RacU was subcloned into pET28-a (Novagen, Madison, WI) to create plasmid 67. For protein expression, the plasmid was transformed into E. coli BL23. AtRAC8 and Atrac8mSS^199+205 were subcloned into pET28-a (Novagen) to create plasmids 68 and 69. For protein expression, the plasmids were transformed into E. coli BL21 CodonPlus (DE3) RIL (Stratagene). Cells were grown to an OD₆₀₀ of 0.6, and protein expression was induced by adding 2 mM isopropylthio-β-galactoside. Purification on nickel–nitrilotriacetic acid agarose columns was performed according to the manufacturer's instructions (Qiagen, Valencia, CA).

In Vitro Prenylation Assays

Prenylation assays were performed as described previously (Caldelari et al., 2001).

In Vitro Palmitoylation Assays

In vitro palmitoylation reactions were performed essentially as described previously (Veit, 2000; Webb et al., 2000). ³H-Palmitate was converted to ³H-palmitoyl-CoA by incubation of the former in the presence of CoA and acyl-CoA synthetase (Fluka, Milwaukee, WI). Palmitoylation was performed by incubating recombinant AtRAC8 and Atrac8mSS^199+205 with ³H-palmitoyl-CoA in the presence or absence of 1 mM 2-bromopalmitate. After incubation for 1 h at 28°C, proteins were precipitated from unbound material with a 1:1 solution of chloroform:methanol (v/v) and subjected to centrifugation for 10 min at 10,000g. Pellets were washed with methanol before denaturation in SDS-PAGE sample buffer (Laemmli, 1970) that did not contain a reducing agent (Linder et al., 1995). After denaturation, proteins were resolved by SDS-PAGE and then fixed, fluorographed with Amplify reagent (Amersham), and exposed to x-ray film (Kodak XAR). Typically, films were exposed for 3 to 5 days.

Inhibition of Palmitoylation

To determine whether AtRAC7, AtRAC8, and AtRAC10 are palmitoylated, cultures were injected into the leaves together with either 1 mM of the protein palmitoylation inhibitor 2-bromopalmitate (Fluka) dissolved in 10% DMSO or 10% DMSO alone. Leaf injections were performed as described above.

Protein Immunoblot Analysis

Proteins from leaves that expressed GFPAtRAC8, GFPAtrac8m-SS^199+205, GFPAtRAC7, GFPAtrac7mSS^203+206, GFPAtRAC10, or free GFP were extracted in 10 mM Hepes-KOH, pH 7.5, 10 mM EDTA, 1 mM DTT, and plant protease inhibitor mix (Sigma). To precipitate insoluble material, extracts were centrifuged at 18,000g. The resulting supernatant was collected and centrifuged again at 100,000g for 2 h. The insoluble pellet was incubated on ice for 20 min in 50 mM Hepes-KOH, pH 7.5, 50 mM NaCl, 1% deoxycholic acid, 1% Triton X-100, 0.5% SDS, 1 mM DTT, and protease inhibitor mix. The extract was centrifuged again at 18,000g for 10 min. Supernatant was collected for further analyses. Proteins were resolved by SDS-PAGE (Laemmli, 1970) and transferred onto nitrocellulose membranes. Membranes were incubated for 1 h at room temperature with mouse anti-GFP monoclonal antibodies (Stressgen, San Diego, CA) and then washed and incubated with blotting-grade horseradish peroxidase–conjugated goat anti-mouse secondary antibodies (Bio-Rad). Detection was performed using SuperSignal (Pierce).

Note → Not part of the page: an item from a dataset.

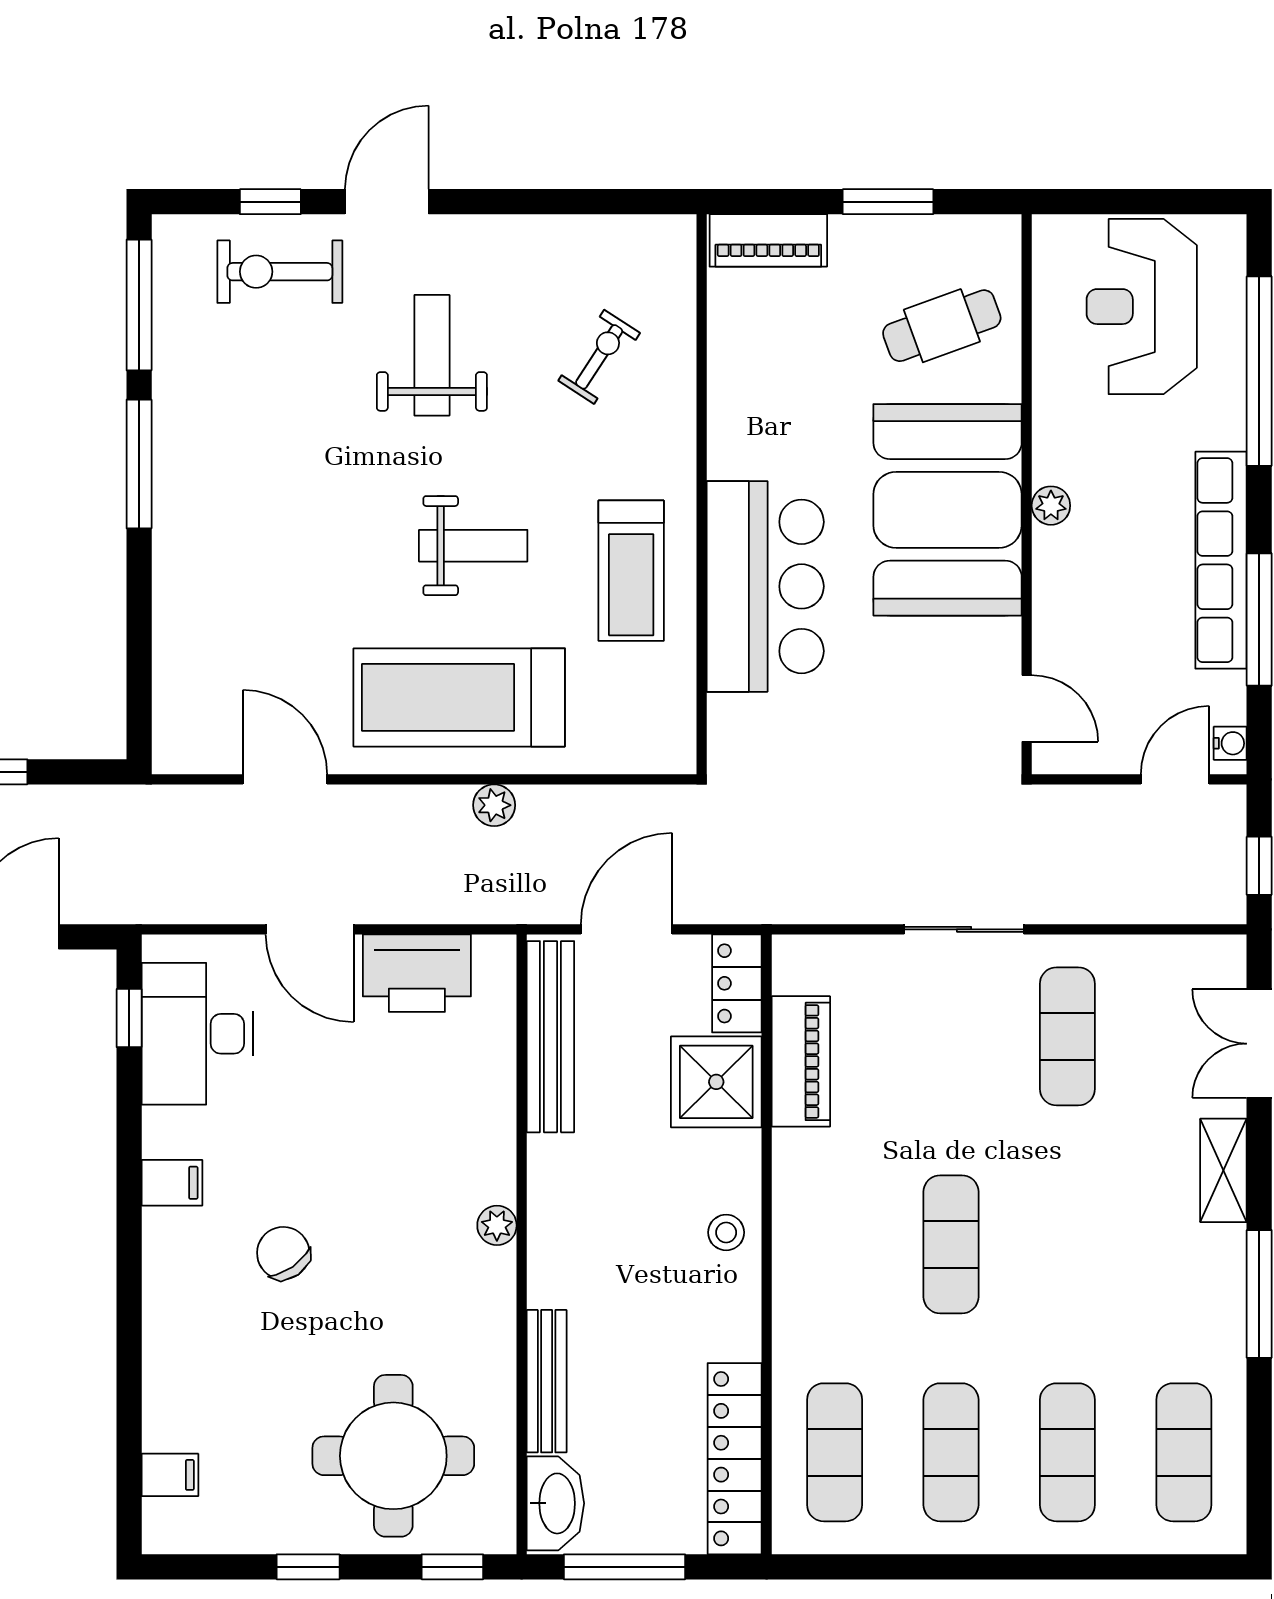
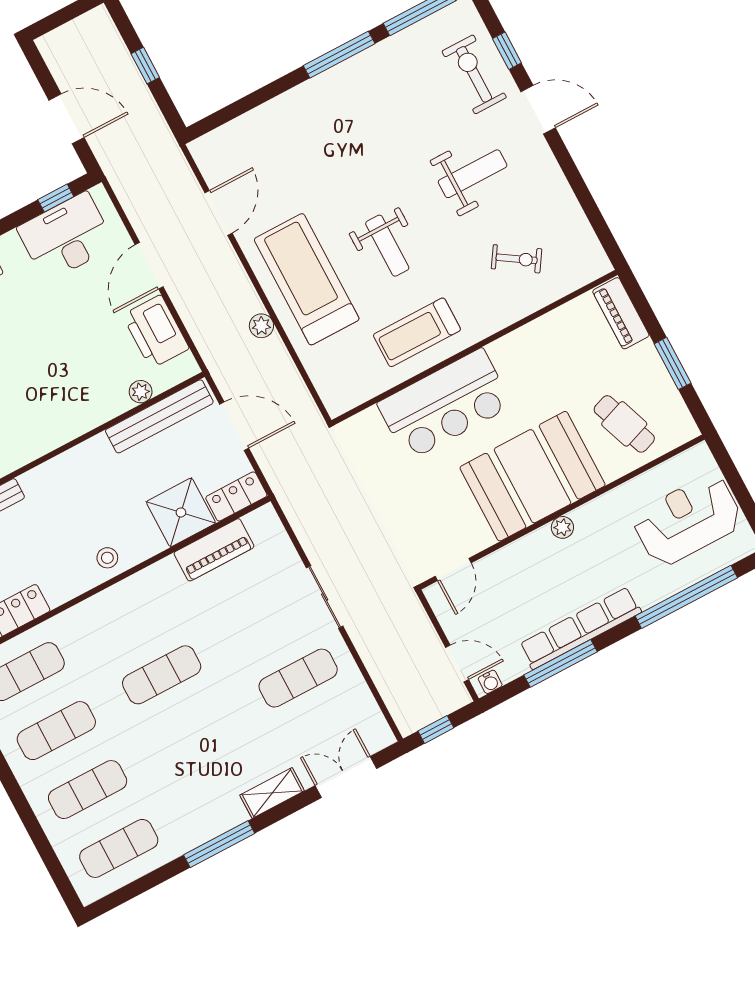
plant: (497, 1225) -> (141, 392), moved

Before gel electrophoresis, deoxycholate, Triton X-100, and SDS were added to the 100,000g supernatant, resulting in the final concentrations used to solubilize the membranes.

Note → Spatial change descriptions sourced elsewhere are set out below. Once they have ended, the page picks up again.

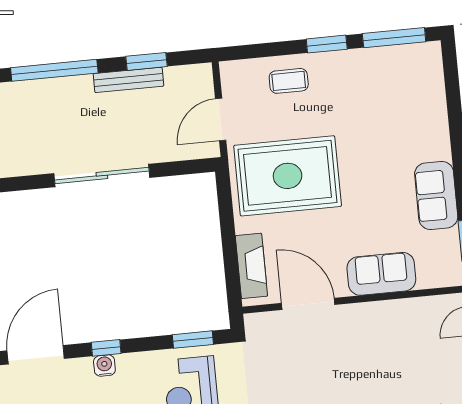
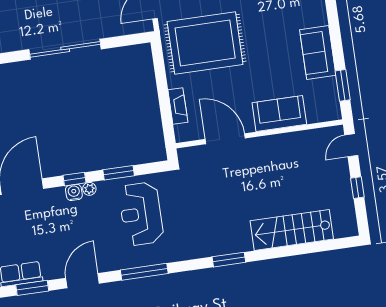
fireplace: (251, 266) -> (178, 106), width x0.73, depth x0.76
window: (193, 340) -> (119, 173), moved
plant: (125, 362) -> (89, 189), added

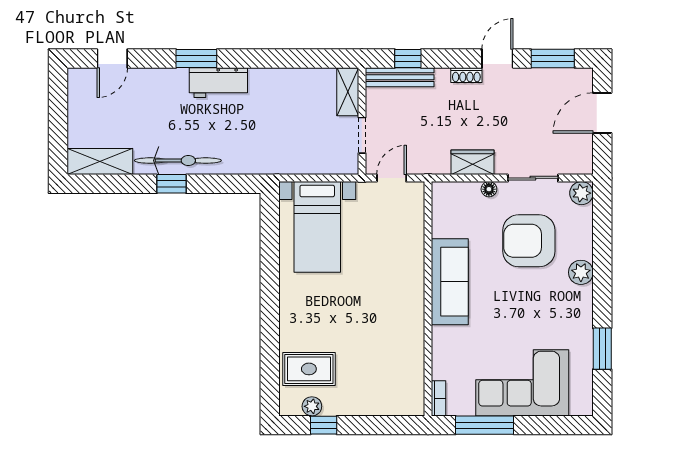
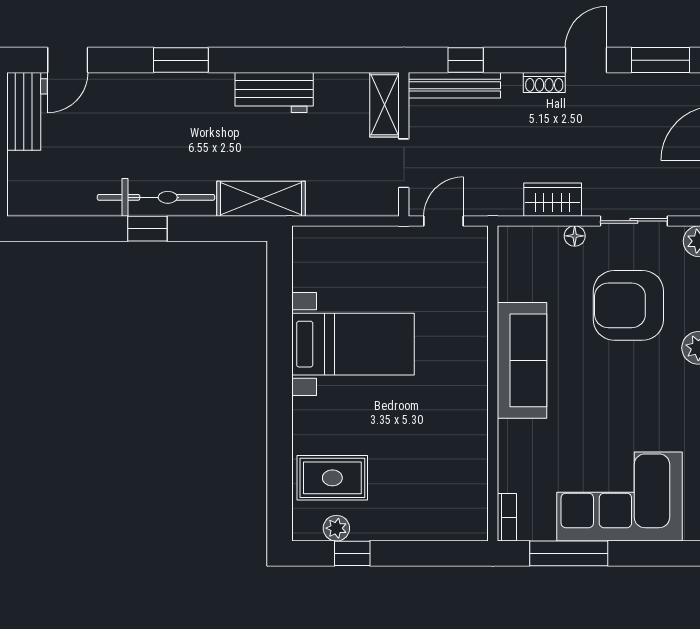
workbench: (218, 83) -> (274, 92), moved
workbench: (82, 97) -> (27, 111), added
shelving: (100, 162) -> (261, 199), moved
bed with nightstands: (317, 227) -> (353, 344), moved, turned -90

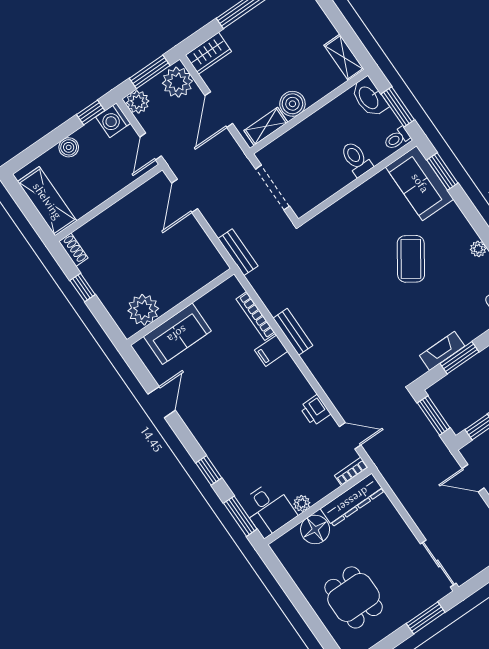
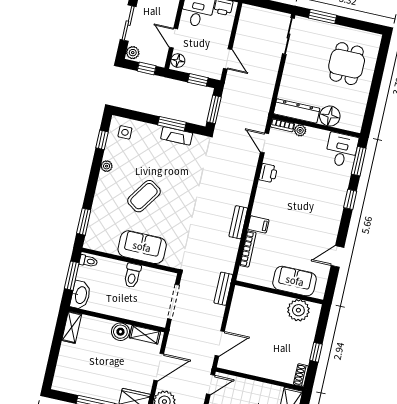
toilet: (356, 159) -> (132, 275), moved
sofa: (420, 183) -> (142, 247), moved, turned -90
plant: (302, 503) -> (300, 130), moved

Fluorescence and Confocal Imaging

Wide-field fluorescence imaging was performed using a Zeiss Axioplan-2 imaging fluorescence microscope (Jena, Germany) equipped with an AxioCam cooled charge-coupled device camera. Confocal imaging was performed using a Zeiss R510 confocal laser scanning microscope. Excitation was performed with an argon laser set to 488 nm, and emission was detected with a 525-nm ± 15-nm band-path filter. Image analysis was performed with Zeiss AxioVision, Zeiss CLSM-5, and Adobe Photoshop 6.0 (Mountain View, CA).

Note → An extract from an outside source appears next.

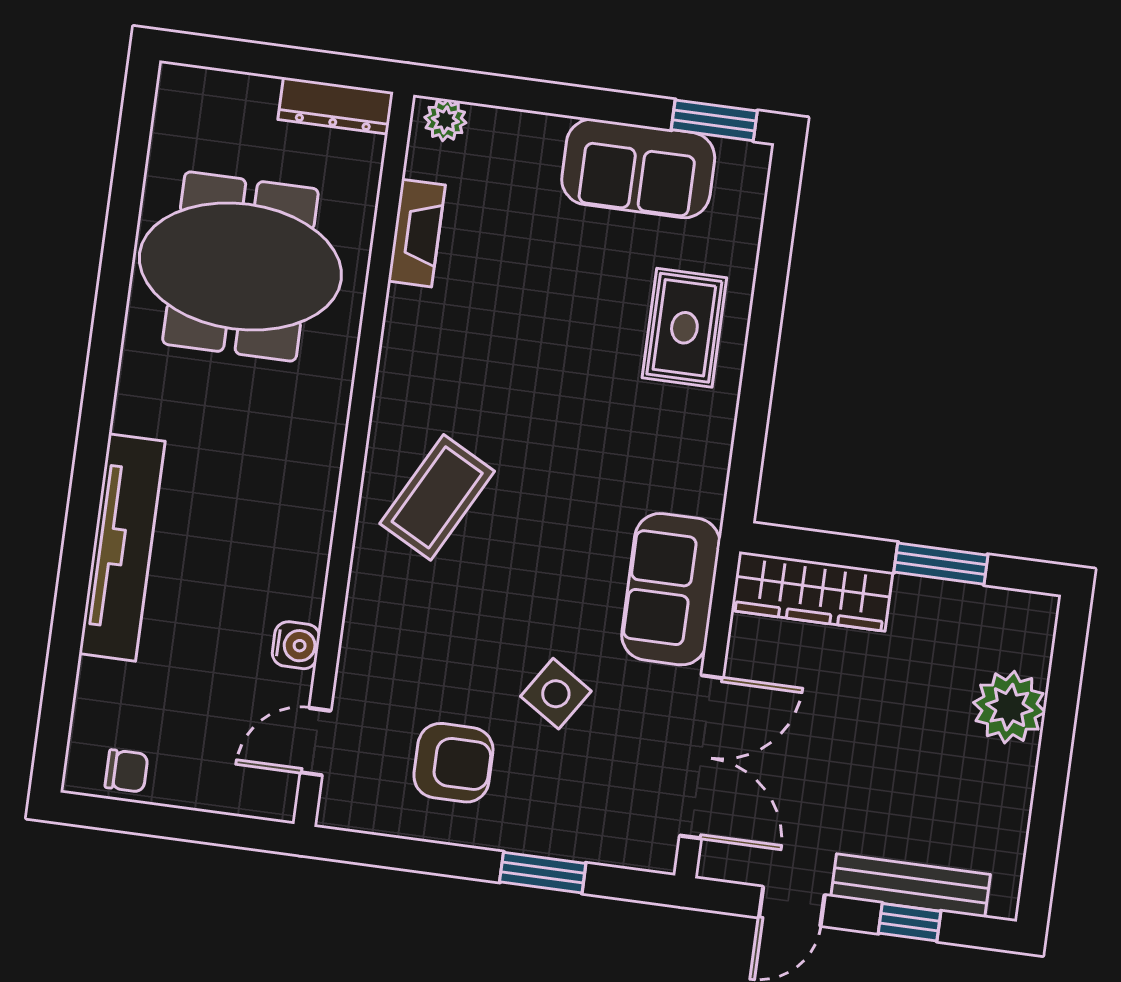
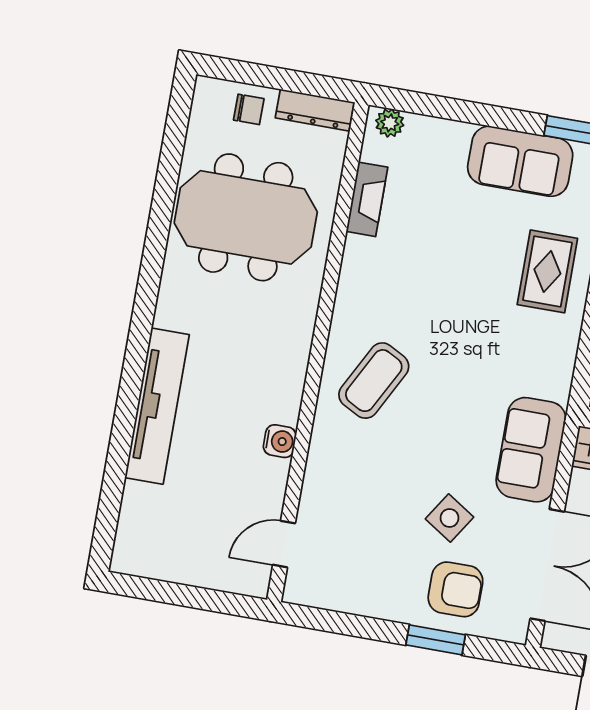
water cooler: (296, 645) -> (280, 441), moved
armchair: (453, 763) -> (455, 589), moved
chair: (126, 771) -> (249, 109), moved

Upon request, all novel materials described in this article will be made available in a timely manner for noncommercial research purposes. No restrictions or conditions will be placed on the use of any materials described in this article that would limit their use for noncommercial research purposes.

Accession Numbers

The GenBank accession numbers for the genes mentioned in this article are as follows: AtRAC7 (AF079484), AtRAC8 (AF079486), AtRAC10 (AF079485), and RacU (U88402).